--- Document excerpt ---
Learn how you can setup hierarchical policies to manage your user devices.

Updated this week

Hierarchical policy management lets you define a policy set for an asset class globally, which can further be overridden at a site, or device level. Within a policy set, you can configure alerts, patching, software, remote desktop and more, for both Windows and Mac assets.

To set a new hierarchical policy:

Navigate to Settings > Asset Management > Policy Management and select a Mac or a Windows policy.

Alert Management

1. You can set up rule-based alerts in the alert management tab to notify you of important events in the client’s machine. You can also use intelligent alerts to create AI-powered alerts for hardware and performance monitoring to create intelligent, contextual alerts.


💡SuperTip: Alerts have been categorized into Hardware and performance monitoring, Process Service Monitoring, Event log monitoring and General monitoring to help you better visualize the list of alerts and reduce clutter in the number of conditions while setting them up.


2. To create an alert, open the alert management tab and click the +Policy button. Once you click ‘+Policy’, give it a name, conditions to scan, and necessary actions to be taken.

3. You can edit an existing policy by selecting it. For example, if disk free space is less than 10% for 10 minutes, create an alert with a specific severity.

📝 Note: You can also specify a cool-off period. This cool-off period reduces noise by preventing repeated alerts for the same condition. Only one alert is generated during the cool-off period. The alert will be reset after a specific time period or if the alert condition (e.g. disk free space is less than 10% for 10 minutes) is not met anymore for the last X mins.


💡SuperTip: In addition to creating an alert or running a script, a ticket can be created from the policy as well as an email can be sent to a specific technician if the conditions match.
--- Given information ---
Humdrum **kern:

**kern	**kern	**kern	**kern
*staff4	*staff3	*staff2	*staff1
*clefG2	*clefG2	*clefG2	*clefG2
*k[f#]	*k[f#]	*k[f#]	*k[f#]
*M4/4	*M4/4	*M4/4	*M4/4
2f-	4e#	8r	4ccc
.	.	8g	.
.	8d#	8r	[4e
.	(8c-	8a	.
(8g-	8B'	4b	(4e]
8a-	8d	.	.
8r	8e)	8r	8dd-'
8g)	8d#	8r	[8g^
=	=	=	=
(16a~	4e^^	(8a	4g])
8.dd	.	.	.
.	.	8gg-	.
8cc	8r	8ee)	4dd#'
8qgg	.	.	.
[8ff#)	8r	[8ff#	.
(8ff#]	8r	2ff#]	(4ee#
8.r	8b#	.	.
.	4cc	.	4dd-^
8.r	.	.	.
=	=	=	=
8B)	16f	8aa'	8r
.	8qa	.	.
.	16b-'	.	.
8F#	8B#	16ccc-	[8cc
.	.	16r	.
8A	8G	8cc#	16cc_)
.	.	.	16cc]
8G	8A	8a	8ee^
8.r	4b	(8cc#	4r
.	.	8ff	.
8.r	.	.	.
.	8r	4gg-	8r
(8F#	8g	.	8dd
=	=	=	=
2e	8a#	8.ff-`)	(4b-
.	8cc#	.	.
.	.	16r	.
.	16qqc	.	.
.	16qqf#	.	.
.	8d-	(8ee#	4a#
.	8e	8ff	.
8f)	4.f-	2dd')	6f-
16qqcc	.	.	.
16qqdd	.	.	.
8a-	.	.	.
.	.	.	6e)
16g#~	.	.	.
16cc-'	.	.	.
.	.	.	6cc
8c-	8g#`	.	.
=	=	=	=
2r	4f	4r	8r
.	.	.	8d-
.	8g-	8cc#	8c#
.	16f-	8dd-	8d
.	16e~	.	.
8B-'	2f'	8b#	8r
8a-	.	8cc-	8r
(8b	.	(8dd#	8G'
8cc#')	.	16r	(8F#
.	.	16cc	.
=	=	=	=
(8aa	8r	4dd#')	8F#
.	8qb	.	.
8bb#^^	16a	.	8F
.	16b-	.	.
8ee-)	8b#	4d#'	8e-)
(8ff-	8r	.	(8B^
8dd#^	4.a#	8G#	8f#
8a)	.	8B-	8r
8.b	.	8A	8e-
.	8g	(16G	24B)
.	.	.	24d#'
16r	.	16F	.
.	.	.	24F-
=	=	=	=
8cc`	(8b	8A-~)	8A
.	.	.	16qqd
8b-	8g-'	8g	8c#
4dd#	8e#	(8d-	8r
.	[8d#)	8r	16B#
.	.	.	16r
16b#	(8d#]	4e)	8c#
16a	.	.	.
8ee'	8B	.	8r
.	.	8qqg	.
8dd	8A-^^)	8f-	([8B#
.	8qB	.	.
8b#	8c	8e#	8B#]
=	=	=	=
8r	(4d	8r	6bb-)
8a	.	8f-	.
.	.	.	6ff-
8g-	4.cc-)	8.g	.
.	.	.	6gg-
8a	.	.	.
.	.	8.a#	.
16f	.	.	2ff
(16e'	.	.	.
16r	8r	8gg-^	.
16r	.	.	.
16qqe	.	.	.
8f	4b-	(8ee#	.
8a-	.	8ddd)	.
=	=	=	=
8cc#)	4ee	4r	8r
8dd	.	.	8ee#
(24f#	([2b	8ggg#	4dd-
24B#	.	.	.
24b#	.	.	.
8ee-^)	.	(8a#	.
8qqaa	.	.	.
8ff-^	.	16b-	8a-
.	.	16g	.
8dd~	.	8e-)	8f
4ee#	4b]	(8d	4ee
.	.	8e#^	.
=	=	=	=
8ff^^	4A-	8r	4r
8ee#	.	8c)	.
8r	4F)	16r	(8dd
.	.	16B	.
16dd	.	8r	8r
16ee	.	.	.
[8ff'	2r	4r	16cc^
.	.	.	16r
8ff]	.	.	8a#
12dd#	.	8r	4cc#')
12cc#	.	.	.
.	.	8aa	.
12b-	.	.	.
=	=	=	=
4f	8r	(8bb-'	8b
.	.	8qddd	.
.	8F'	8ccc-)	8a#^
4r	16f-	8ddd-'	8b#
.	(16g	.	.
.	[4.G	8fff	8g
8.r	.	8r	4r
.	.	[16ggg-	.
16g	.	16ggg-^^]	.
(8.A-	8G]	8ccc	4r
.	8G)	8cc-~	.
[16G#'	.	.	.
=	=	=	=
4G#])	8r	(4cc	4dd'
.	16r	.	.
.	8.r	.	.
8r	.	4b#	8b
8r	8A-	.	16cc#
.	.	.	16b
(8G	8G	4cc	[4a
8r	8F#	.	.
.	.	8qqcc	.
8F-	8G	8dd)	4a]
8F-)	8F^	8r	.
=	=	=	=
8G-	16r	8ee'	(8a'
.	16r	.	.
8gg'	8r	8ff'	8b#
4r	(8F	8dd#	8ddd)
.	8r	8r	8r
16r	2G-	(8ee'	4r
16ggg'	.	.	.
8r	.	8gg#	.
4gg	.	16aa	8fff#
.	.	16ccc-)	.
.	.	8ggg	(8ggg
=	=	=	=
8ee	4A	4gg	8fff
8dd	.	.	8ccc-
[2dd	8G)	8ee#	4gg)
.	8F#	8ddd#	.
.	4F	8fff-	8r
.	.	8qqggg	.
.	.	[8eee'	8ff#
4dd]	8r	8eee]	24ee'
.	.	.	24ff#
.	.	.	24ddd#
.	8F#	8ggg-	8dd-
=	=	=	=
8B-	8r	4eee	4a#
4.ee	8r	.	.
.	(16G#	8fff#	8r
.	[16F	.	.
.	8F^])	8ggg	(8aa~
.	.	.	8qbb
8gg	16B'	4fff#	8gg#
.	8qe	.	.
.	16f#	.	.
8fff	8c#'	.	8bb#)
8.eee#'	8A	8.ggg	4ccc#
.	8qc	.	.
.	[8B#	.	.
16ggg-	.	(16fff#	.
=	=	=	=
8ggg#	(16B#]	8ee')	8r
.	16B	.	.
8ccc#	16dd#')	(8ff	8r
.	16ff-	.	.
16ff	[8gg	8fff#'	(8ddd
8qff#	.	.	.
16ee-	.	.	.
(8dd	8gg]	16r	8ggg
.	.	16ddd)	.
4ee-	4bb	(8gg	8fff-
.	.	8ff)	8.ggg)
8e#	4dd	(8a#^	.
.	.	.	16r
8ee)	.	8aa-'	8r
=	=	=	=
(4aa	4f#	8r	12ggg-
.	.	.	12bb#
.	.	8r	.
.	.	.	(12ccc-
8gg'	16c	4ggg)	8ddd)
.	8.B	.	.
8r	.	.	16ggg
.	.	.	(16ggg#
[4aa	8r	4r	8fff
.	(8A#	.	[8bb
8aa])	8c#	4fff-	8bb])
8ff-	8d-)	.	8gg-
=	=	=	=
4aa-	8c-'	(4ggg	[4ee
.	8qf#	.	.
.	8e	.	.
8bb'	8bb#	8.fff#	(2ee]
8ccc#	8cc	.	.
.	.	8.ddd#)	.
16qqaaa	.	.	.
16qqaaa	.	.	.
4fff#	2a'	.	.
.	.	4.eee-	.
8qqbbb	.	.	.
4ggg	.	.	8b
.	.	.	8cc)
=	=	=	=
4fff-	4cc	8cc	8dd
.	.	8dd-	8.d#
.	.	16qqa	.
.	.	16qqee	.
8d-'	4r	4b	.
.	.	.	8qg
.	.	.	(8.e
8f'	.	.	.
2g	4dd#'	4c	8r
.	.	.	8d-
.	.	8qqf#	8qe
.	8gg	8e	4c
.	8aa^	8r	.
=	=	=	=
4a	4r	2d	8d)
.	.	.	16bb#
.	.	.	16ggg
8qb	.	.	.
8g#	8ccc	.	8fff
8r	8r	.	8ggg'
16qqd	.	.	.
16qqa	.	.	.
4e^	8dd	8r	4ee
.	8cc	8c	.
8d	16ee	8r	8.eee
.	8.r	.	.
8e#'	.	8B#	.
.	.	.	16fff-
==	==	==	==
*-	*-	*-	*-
---
* _Aim of the task_
Resume the text on hierarchical policy management from the point where it stops. The items are separate material and are not part of the policy management text.

* _Expected answer_
Additionally, an alert can be converted into a ticket manually from the alert list page as well. To do that, hover near the checkbox corresponding to the alert that needs to be moved as a ticket. Right click on the spanner icon and select Convert alert into a ticket. The alert will then be moved to tickets tab.

Patch Management

Turn on patch management with the toggle switch. You can define how you want to install patches on a device by configuring the patch approval matrix. Set up a deployment schedule, define the time at which you want to run patch scans, and more at a policy level. Learn more about patch management here.

Software Management

Turn on software management with the toggle switch. You can create and manage software bundles for different asset classes, by choosing software from the Winget and Chocolatey repositories. Learn more about managing third-party software here.

Scheduled Actions

Scripts can be scheduled to execute at a specific time, say once a week or once a month to avoid manual work. These can be configured to execute on a global, site or individual asset level. In addition to default scripts, custom scripts can also be created and selected from the dropdown.


💡 SuperTip: You can use scheduled actions to deploy AV or backup agents and run regular checks.


Antivirus

If you have integrated with any antivirus tools, you can enable the integration to auto-install on all devices.

Site and asset-level policy overrides

To do a site-level override of a global policy set, first select the site from the filters at the right top. Once selected, customize the policy set to apply it to a specific site.

To do a device-level override, select the site + asset from the filters, then go ahead and customize the policy set to apply it a specific device.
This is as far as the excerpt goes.